3 VwGO. Es entspricht nicht der Billigkeit, dem Beklagten auch die außergerichtlichen Kosten der Beigeladenen in beiden Rechtszügen
aufzuerlegen; diese haben (mit Ausnahme der Beigeladenen Nr. 1 im sozialgerichtlichen Verfahren) Sachanträge nicht gestellt
und damit ein Prozessrisiko nicht übernommen. Insgesamt ist es danach billig, den Beklagten mit außergerichtlichen Kosten
Beigeladener nicht zu belasten.
Gründe für die Zulassung der Revision bestehen nicht §
160 Abs.
2 SGG.
Die Festsetzung des Streitwerts (für beide Rechtszüge) beruht auf § 52 Abs. 1 GKG (in Anlehnung an Nr. IX 16.4 des Streitwertkatalogs für die Sozialgerichtsbarkeit). Der Senat hält es hier nicht für angemessen,
den Streitwert nur auf den Betrag der Kosten festzusetzen, die bis zur Erledigungserklärung entstanden sind (vgl. BVerwG,
Beschl. v. 3.7.2006, - 7 B 18.06 -). Auch wenn der Kläger nunmehr nur noch die Feststellung der Erledigung begehrt - er freilich sein Sachbegehren hilfsweise
aufrecht erhalten hat (NK-VwGO/Neumann § 161 Rdnr. 127) - ist im Hinblick auf das Vorbringen des Beklagten im Kern unverändert
streitig geblieben, ob der Kläger zur vertragsärztlichen Versorgung mit ausschließlich psychotherapeutischen Leistungen zuzulassen
war. Der Beklagte hat insbesondere nachdrücklich die Vergleichbarkeit des vorliegenden Falles mit der der Revisionsentscheidung
des BSG vom 5.11.2008 (- B 6 KA 13/07 R -) zugrunde liegenden Fallgestaltung in Abrede gestellt. Damit ist für die Streitwertfestsetzung der Gewinn (Umsatz abzüglich
Praxiskosten), den der die Zulassung erstrebende Vertragsarzt in einem Zeitraum von drei Jahren erzielen kann, maßgeblich.

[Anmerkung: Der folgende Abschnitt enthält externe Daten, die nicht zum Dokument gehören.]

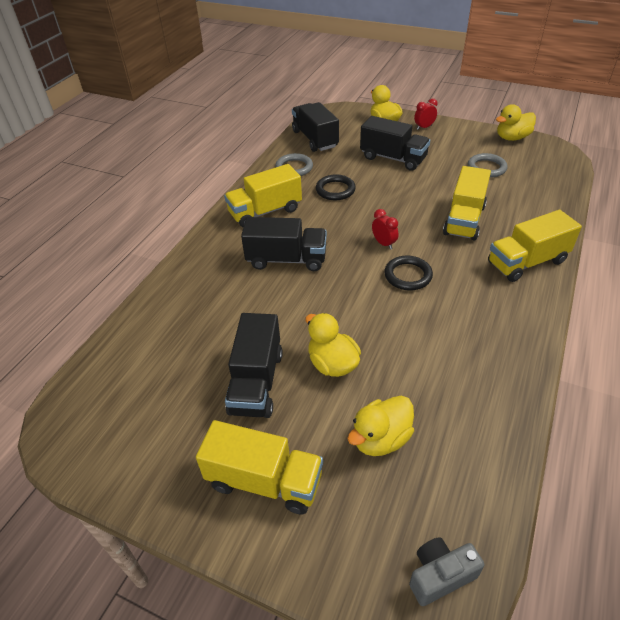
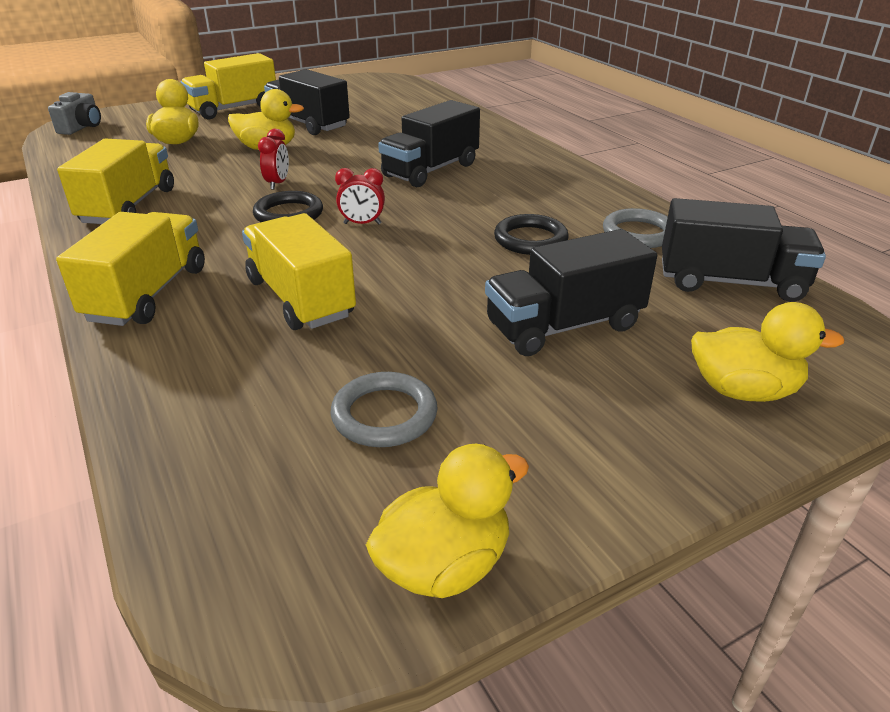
camera: 125 degrees right, 10 degrees down
yellow truck [224,164,302,227] -> yellow truck moved to [57,139,174,224]
red clock [414,98,438,130] -> red clock moved to [258,129,289,190]
yellow duck [496,104,536,141] -> yellow duck turned 45 degrees clockwise [366,444,529,598]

Die Beteiligten gehen übereinstimmend von einem Jahresgewinn von 33.248,80 € aus. Der Streitwert ist damit auf 99.746,40 €
festzusetzen. Der Streitwertfestsetzungsbeschluss des Sozialgerichts vom 16.3.2005 (S 5 KA 532/05 W-A) - dem im Hinblick auf die ältere Rechtsprechung des BSG noch ein Zeitraum von 5 Jahren zugrunde lag - wird entsprechend
abgeändert (§ 63 Abs. 3 Satz 1 GKG).